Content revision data
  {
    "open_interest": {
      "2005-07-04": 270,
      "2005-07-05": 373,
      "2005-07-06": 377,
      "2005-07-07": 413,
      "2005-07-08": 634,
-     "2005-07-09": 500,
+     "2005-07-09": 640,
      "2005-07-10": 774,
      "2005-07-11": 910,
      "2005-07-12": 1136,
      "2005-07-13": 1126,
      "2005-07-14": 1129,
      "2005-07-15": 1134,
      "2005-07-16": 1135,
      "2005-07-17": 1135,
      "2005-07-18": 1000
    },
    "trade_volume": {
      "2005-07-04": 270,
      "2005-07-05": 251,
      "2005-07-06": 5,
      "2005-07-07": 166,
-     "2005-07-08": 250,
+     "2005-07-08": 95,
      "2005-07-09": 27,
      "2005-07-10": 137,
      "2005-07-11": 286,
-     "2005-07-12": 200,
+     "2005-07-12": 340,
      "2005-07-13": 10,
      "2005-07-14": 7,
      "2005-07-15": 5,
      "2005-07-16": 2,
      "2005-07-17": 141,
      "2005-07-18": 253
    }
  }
---
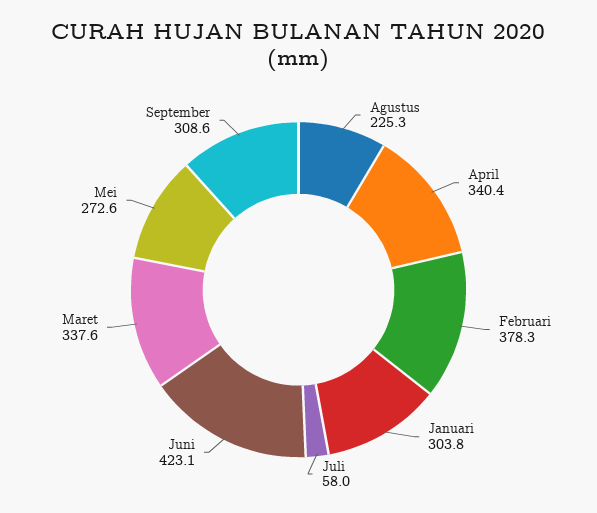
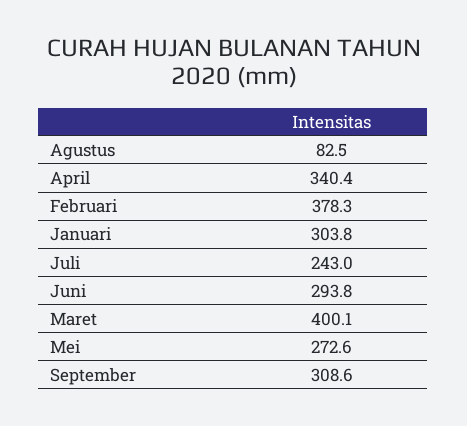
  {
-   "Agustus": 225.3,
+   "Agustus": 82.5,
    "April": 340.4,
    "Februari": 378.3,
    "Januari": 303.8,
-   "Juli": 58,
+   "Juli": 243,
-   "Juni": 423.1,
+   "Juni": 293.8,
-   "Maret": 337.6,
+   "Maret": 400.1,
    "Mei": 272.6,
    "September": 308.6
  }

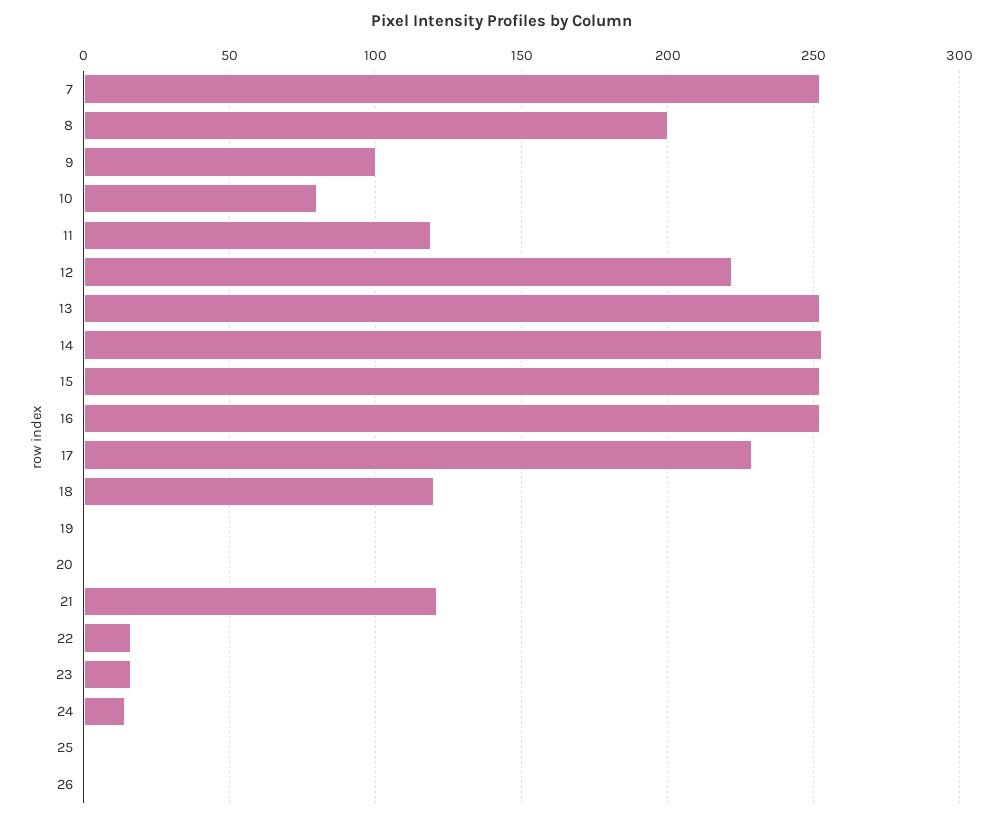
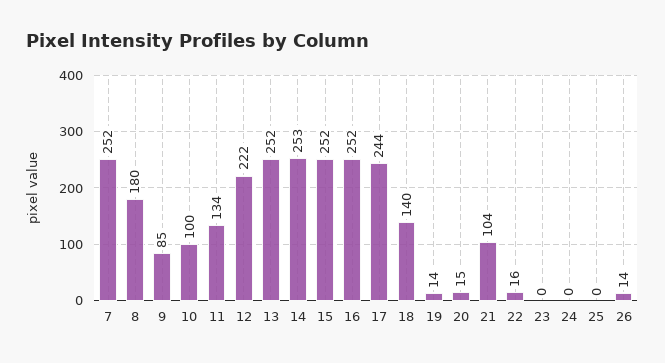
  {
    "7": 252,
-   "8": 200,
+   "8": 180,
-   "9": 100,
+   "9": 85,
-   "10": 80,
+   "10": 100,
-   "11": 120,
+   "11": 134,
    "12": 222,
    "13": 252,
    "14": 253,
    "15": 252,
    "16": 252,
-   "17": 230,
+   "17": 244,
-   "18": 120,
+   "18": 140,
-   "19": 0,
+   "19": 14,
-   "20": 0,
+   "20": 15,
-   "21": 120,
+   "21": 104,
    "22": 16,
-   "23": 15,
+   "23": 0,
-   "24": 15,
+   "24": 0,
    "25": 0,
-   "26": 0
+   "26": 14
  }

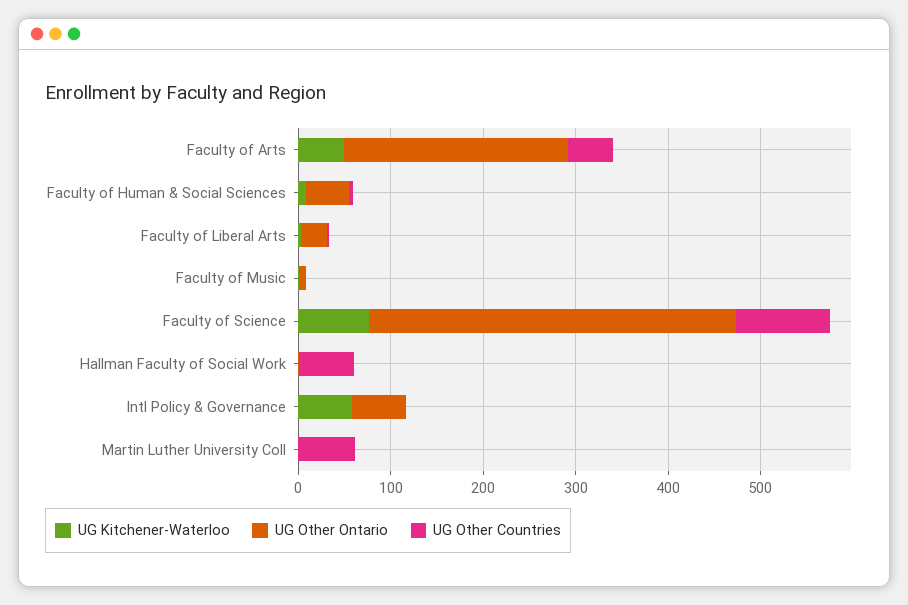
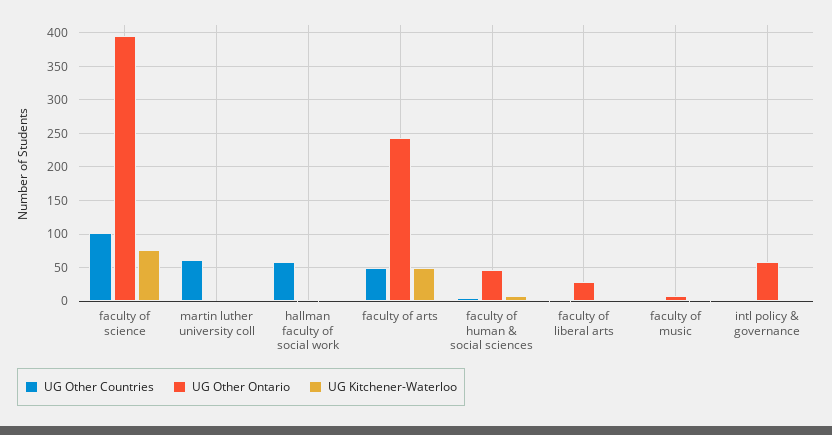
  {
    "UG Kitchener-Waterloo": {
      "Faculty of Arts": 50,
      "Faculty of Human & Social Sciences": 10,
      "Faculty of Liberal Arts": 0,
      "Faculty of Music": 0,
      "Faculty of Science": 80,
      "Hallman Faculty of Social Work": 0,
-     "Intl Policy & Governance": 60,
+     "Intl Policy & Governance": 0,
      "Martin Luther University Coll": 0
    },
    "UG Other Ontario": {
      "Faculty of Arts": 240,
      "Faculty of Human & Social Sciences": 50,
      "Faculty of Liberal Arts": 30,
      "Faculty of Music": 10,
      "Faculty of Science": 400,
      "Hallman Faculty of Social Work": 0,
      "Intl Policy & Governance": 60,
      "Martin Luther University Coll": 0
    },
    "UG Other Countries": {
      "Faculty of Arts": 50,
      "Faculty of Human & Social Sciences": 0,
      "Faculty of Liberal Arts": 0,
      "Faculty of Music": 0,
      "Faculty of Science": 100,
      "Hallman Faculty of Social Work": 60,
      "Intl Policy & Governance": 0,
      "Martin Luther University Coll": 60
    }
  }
==
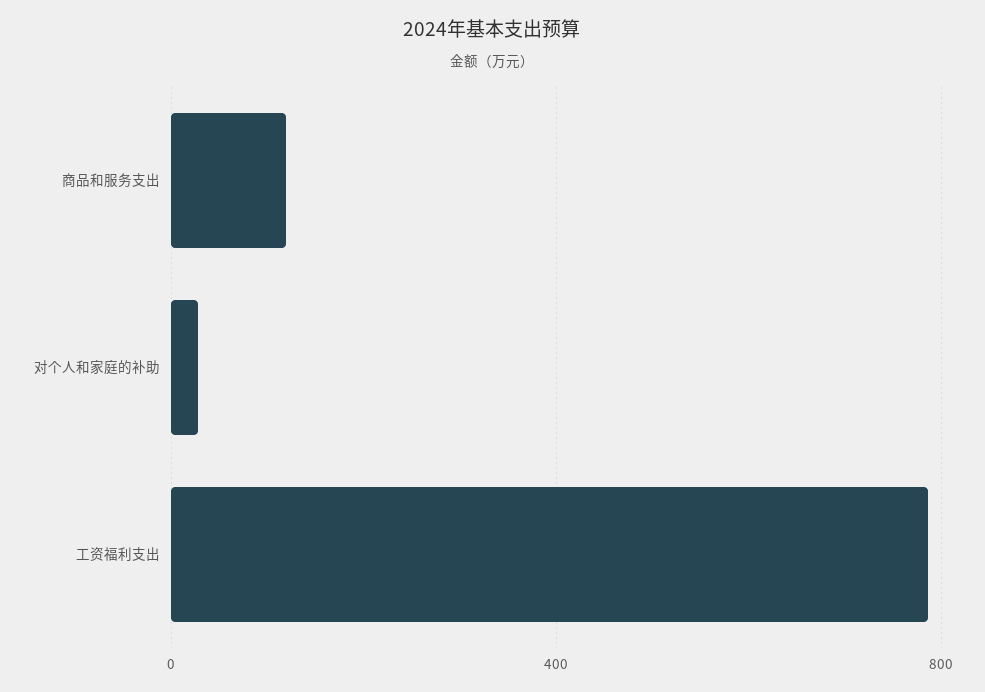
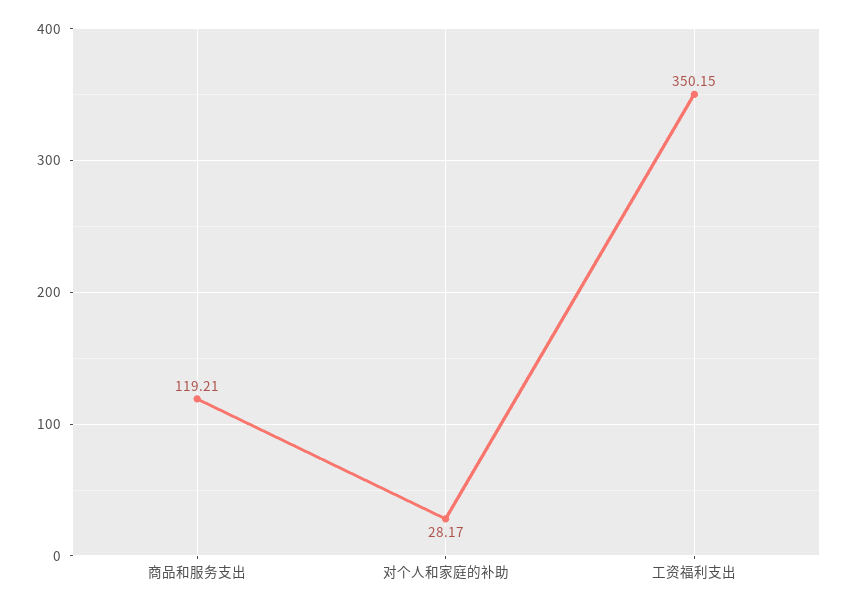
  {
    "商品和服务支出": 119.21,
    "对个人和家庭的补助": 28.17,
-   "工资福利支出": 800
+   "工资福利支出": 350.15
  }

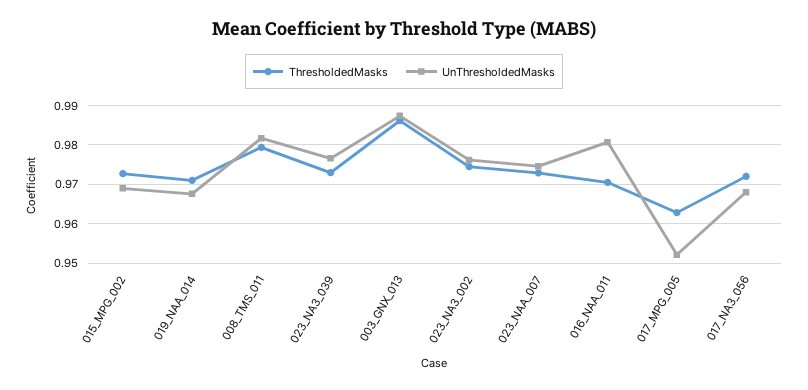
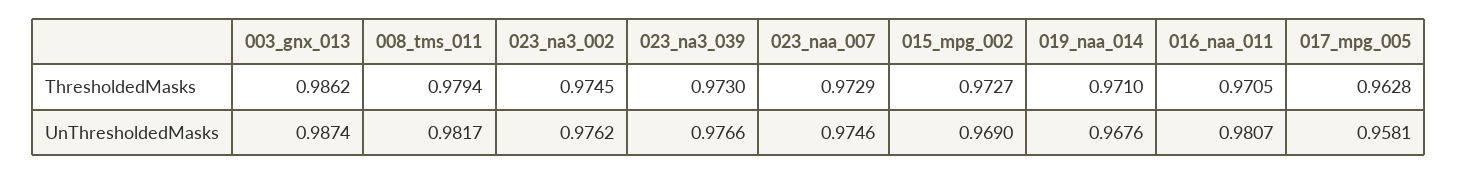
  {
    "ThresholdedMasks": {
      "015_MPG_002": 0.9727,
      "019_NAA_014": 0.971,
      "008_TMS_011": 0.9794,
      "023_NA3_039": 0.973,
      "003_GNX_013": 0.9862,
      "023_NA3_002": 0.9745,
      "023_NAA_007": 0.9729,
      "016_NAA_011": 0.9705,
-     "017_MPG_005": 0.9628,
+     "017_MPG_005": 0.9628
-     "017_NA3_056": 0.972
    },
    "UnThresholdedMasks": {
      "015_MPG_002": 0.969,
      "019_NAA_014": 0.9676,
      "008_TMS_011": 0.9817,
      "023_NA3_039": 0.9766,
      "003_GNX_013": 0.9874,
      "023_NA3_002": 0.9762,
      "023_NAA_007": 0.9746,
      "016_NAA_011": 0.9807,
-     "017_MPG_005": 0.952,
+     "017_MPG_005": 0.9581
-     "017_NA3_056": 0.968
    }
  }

Work item:
The answer should be a single number: how many lines of the entries hold "Sciences".

Response for this exercise:
3